*** Opening Extract provided ***
FIELD OF THE INVENTION
- BACKGROUND OF THE INVENTION
This invention relates generally to advertising systems, and more particularly to a pricing method for advertising systems.
In most cases, the price of advertising is closely linked to the number of people that experience the advertisement. For example, newspaper and magazine advertisers pay according to circulation, and web advertisers typically pay a per viewer fee. That technology easily supports metered advertising.
For television advertising, the situation is somewhat different. In general, a broadcaster does not know in advance precisely how many viewers will see a particular advertisement. So extensive efforts are made to predict the probable number of viewers, and pricing is set accordingly. It is not unusual to guarantee a minimum audience size, and if this is not achieved, the advertisement is rerun until the requisite number is reached. The number of viewers is typically determined by an independent auditing firm that uses statistical sampling techniques. Unfortunately, those techniques at best provide an estimate of the audience size, the actual size is never known.
For large advertising displays, the situation is even more poorly defined. While advertising rates for advertising display are typically driven by estimates of traffic in an area, be it pedestrian or automotive, the large number of signs makes it impractical perform a detailed statistical studies on the number of viewers for each particular sign. Thus, advertisers have been forced to accept a pricing model that very poorly estimates the number of viewers.
- SUMMARY OF THE INVENTION
This problem is even more difficult when the advertising display is changing or varying over time, and the audience is constantly changing.
The embodiments of the present invention provide a business system and method for metering advertising based on an amount of time viewers face an advertising display. In a preferred embodiment, the advertising display uses a display screen or billboard that can display different advertisements over time.
BRIEF DESCRIPTION OF THE DRAWINGS
The method uses computer vision techniques to count the number of faces in an image that are viewing the advertising display. The system includes a camera arranged to view a scene in front of the adverting display. By summing the time each face appears in images acquired by the camera ‘face time’, the method can keep track of the ‘total face time,’ i.e., the total amount of time the display was looked at. This allows advertising to be sold by the amount of total face time.
*** Closing Extract provided ***
Tasks ::
**A)** Please edit the advertising pricing text by reproducing it starting at "In most cases, the" and ending at "supports metered advertising.", with "circulation" changed to "readership".
**B)** Continue the patent text on metering advertising by viewer face time from its last sentence.
These entries were taken from a separate source.
*** Opening Supplied entries ***
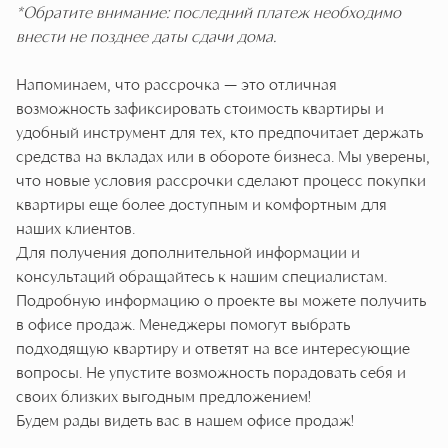
*Обратите внимание: последний платеж необходимо
внести не позднее даты сдачи дома.
Напоминаем, что рассрочка — это отличная
возможность зафиксировать стоимость квартиры и
удобный инструмент для тех, кто предпочитает держать
средства на вкладах или в обороте бизнеса. Мы уверены,
что новые условия рассрочки сделают процесс покупки
квартиры еще более доступным и комфортным для
наших клиентов.
Для получения дополнительной информации и
консультаций обращайтесь к нашим специалистам.
Подробную информацию о проекте вы можете получить
в офисе продаж. Менеджеры помогут выбрать
подходящую квартиру и ответят на все интересующие
вопросы. Не упустите возможность порадовать себя и
своих близких выгодным предложением!
Будем рады видеть вас в нашем офисе продаж!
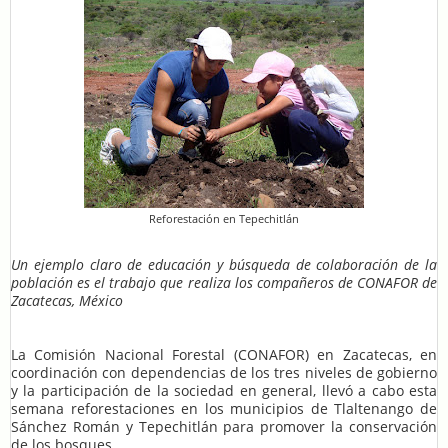
Reforestación en Tepechitlán
Un ejemplo claro de educación y búsqueda de colaboración de la
población es el trabajo que realiza los compañeros de CONAFOR de
Zacatecas, México
La Comisión Nacional Forestal (CONAFOR) en Zacatecas, en
coordinación con dependencias de los tres niveles de gobierno
y la participación de la sociedad en general, llevó a cabo esta
semana reforestaciones en los municipios de Tlaltenango de
Sánchez Román y Tepechitlán para promover la conservación
de los bosques.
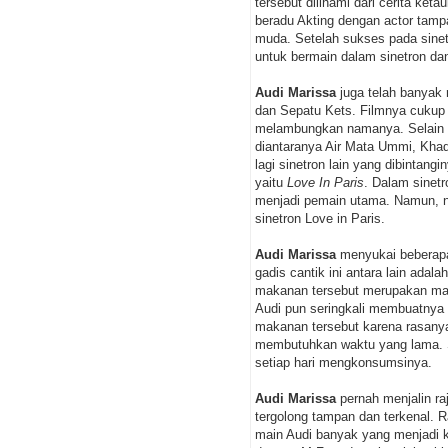
tersebut diilhami dari cerita ket
beradu Akting dengan actor tam
muda. Setelah sukses pada sinetro
untuk bermain dalam sinetron dan 
Audi Marissa
juga telah banyak m
dan Sepatu Kets. Filmnya cukup 
melambungkan namanya. Selain f
diantaranya Air Mata Ummi, Khad
lagi sinetron lain yang dibintangi
yaitu
Love In Paris
. Dalam sinet
menjadi pemain utama. Namun, n
sinetron Love in Paris.
Audi Marissa
menyukai beberapa
gadis cantik ini antara lain ada
makanan tersebut merupakan mak
Audi pun seringkali membuatnya s
makanan tersebut karena rasanya
membutuhkan waktu yang lama. S
setiap hari mengkonsumsinya.
Audi Marissa
pernah menjalin ra
tergolong tampan dan terkenal. Ra
main Audi banyak yang menjadi k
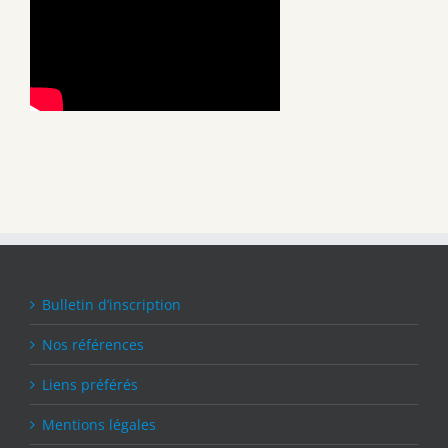
Bulletin d’inscription
Nos références
Liens préférés
Mentions légales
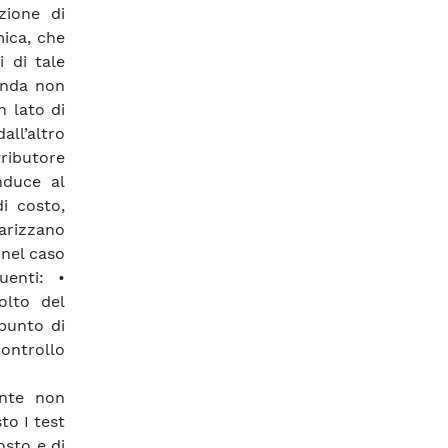
zione di
ica, che
i di tale
anda non
n lato di
all’altro
tributore
onduce al
di costo,
larizzano
 nel caso
uenti: •
olto del
 punto di
ontrollo
ente non
to I test
osto e di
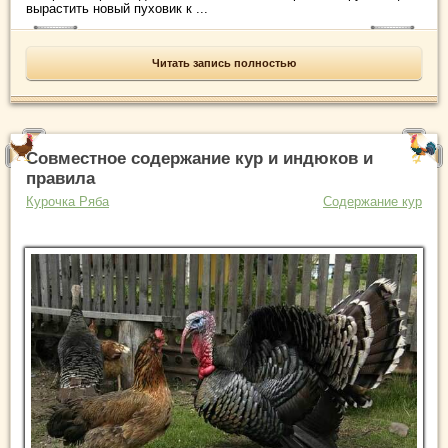
вырастить новый пуховик к ...
Читать запись полностью
Совместное содержание кур и индюков и
правила
Курочка Ряба
Содержание кур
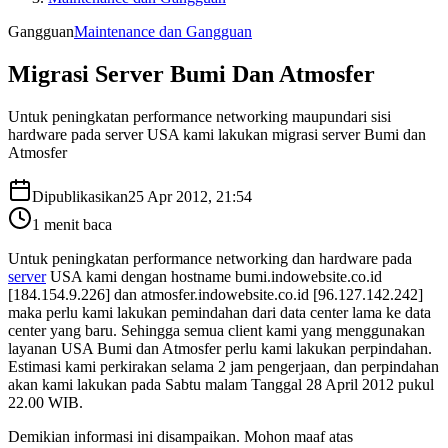
Gangguan
Maintenance dan Gangguan
Migrasi Server Bumi Dan Atmosfer
Untuk peningkatan performance networking maupundari sisi
hardware pada server USA kami lakukan migrasi server Bumi dan
Atmosfer
Dipublikasikan
25 Apr 2012, 21:54
1
menit baca
Untuk peningkatan performance networking dan hardware pada
server
USA kami dengan hostname bumi.indowebsite.co.id
[184.154.9.226] dan atmosfer.indowebsite.co.id [96.127.142.242]
maka perlu kami lakukan pemindahan dari data center lama ke data
center yang baru. Sehingga semua client kami yang menggunakan
layanan USA Bumi dan Atmosfer perlu kami lakukan perpindahan.
Estimasi kami perkirakan selama 2 jam pengerjaan, dan perpindahan
akan kami lakukan pada Sabtu malam Tanggal 28 April 2012 pukul
22.00 WIB.
Demikian informasi ini disampaikan. Mohon maaf atas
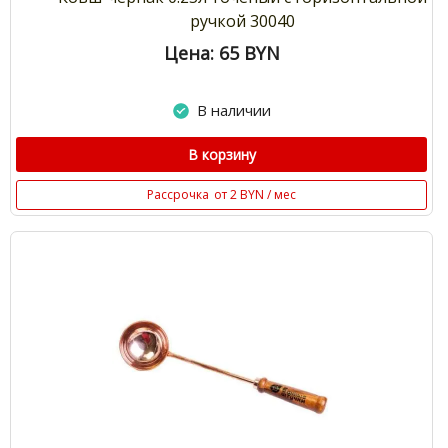
ручкой 30040
Цена: 65
BYN
В наличии
В корзину
Рассрочка
от 2 BYN / мес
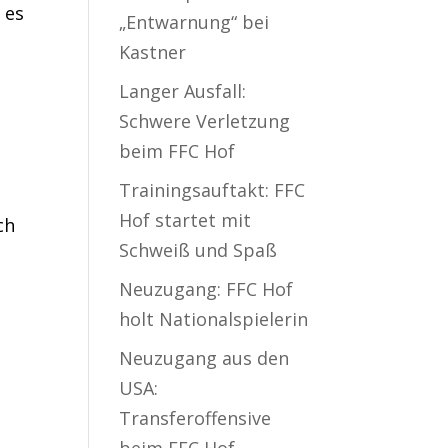
 es
„Entwarnung“ bei
Kastner
Langer Ausfall:
Schwere Verletzung
beim FFC Hof
Trainingsauftakt: FFC
Hof startet mit
ch
Schweiß und Spaß
,
Neuzugang: FFC Hof
holt Nationalspielerin
Neuzugang aus den
USA:
Transferoffensive
beim FFC Hof –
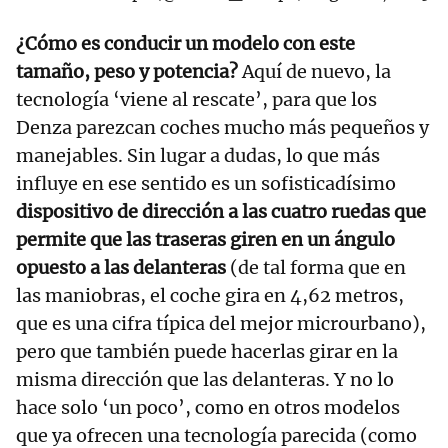
¿Cómo es conducir un modelo con este
tamaño, peso y potencia?
Aquí de nuevo, la
tecnología ‘viene al rescate’, para que los
Denza parezcan coches mucho más pequeños y
manejables. Sin lugar a dudas, lo que más
influye en ese sentido es un sofisticadísimo
dispositivo de dirección a las cuatro ruedas que
permite que las traseras giren en un ángulo
opuesto a las delanteras
(de tal forma que en
las maniobras, el coche gira en 4,62 metros,
que es una cifra típica del mejor microurbano),
pero que también puede hacerlas girar en la
misma dirección que las delanteras. Y no lo
hace solo ‘un poco’, como en otros modelos
que ya ofrecen una tecnología parecida (como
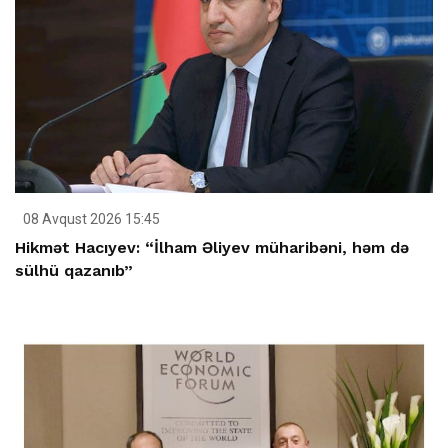
08 Avqust 2026 15:45
Hikmət Hacıyev: “İlham Əliyev müharibəni, həm də
sülhü qazanıb”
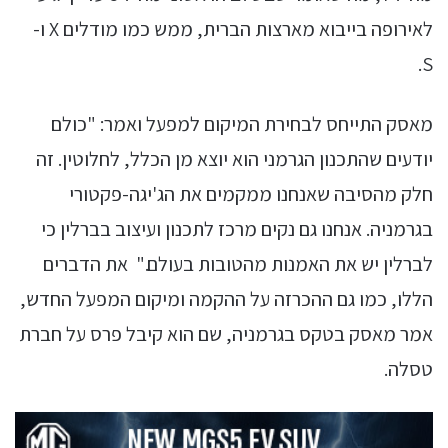
לאירופה בייבוא מארצות הברית, ממש כמו מודלים X ו-
S.
מאסק התייחס לבחירת המיקום למפעל ואמר: "כולם
יודעים שהתכנון הגרמני הוא יוצא מן הכלל, לחלוטין. זה
חלק מהסיבה שאנחנו ממקמים את הג'יגה-פקטורי
בגרמניה. אנחנו גם נקים מרכז לתכנון ועיצוב בברלין כי
לברלין יש את האמנות מהטובות בעולם." את הדברים
הללו, כמו גם ההכרזה על ההקמה ומיקום המפעל החדש,
אמר מאסק בטקס בגרמניה, שם הוא קיבל פרס על חברת
טסלה.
*** Closing Supplied entries ***
Answer section ::
**A)**
In most cases, the price of advertising is closely linked to the number of people that experience the advertisement. For example, newspaper and magazine advertisers pay according to readership, and web advertisers typically pay a per viewer fee. That technology easily supports metered advertising.

**B)**
FIG. 1 is a schematic of a system for metering face time and total face time according to an embodiment of the invention;
DETAILED DESCRIPTION OF THE PREFERRED EMBODIMENT
FIG. 2 is a flow diagram of a method for metering face time and total face time according to an embodiment of the invention.
FIG. 1 shows a system for metering ‘face time’ 133 and ‘total face time’ 135 according to an embodiment of our invention. The system includes an advertising display 110, a camera 120 and a processor 130.
In a preferred embodiment, advertising display 110 can change over time. For example, the display is a billboard with vertically rotating members as known in the art, see U.S. Pat. No. 5,572,816, “Rotating advertising sign with rotating louvers,” issued to Anderson on Nov. 12, 1996, incorporated herein by reference. Alternatively, the display uses one or more television screens, or rear projection, or a large scale liquid crystal display (LCD) screen. In any case, the processor 130 can determine, via a connection 131, which advertisement is being displayed at any time, and for how long. It is possible that the advertising schedule is downloaded to the processor ahead of time, or after the fact when face time is being determined, as described herein.
It is also possible that the advertising display 110 is dynamically updated by the processor 130 depending on demographics of consumers in the scene, as described in greater detail below.
The camera 120 is arranged to view a scene 101, for example, a sidewalk outside a store, spectators in a stadium, or an arcade inside a shopping mall. The camera acquires periodically images 121 of the scene. For example, the camera is a video camera and acquires images at a rate of thirty frames per second. Other frame rates can also be used. It should also be noted that the camera can be a pan-tilt-zoom camera to acquire more detailed images of the scene 101.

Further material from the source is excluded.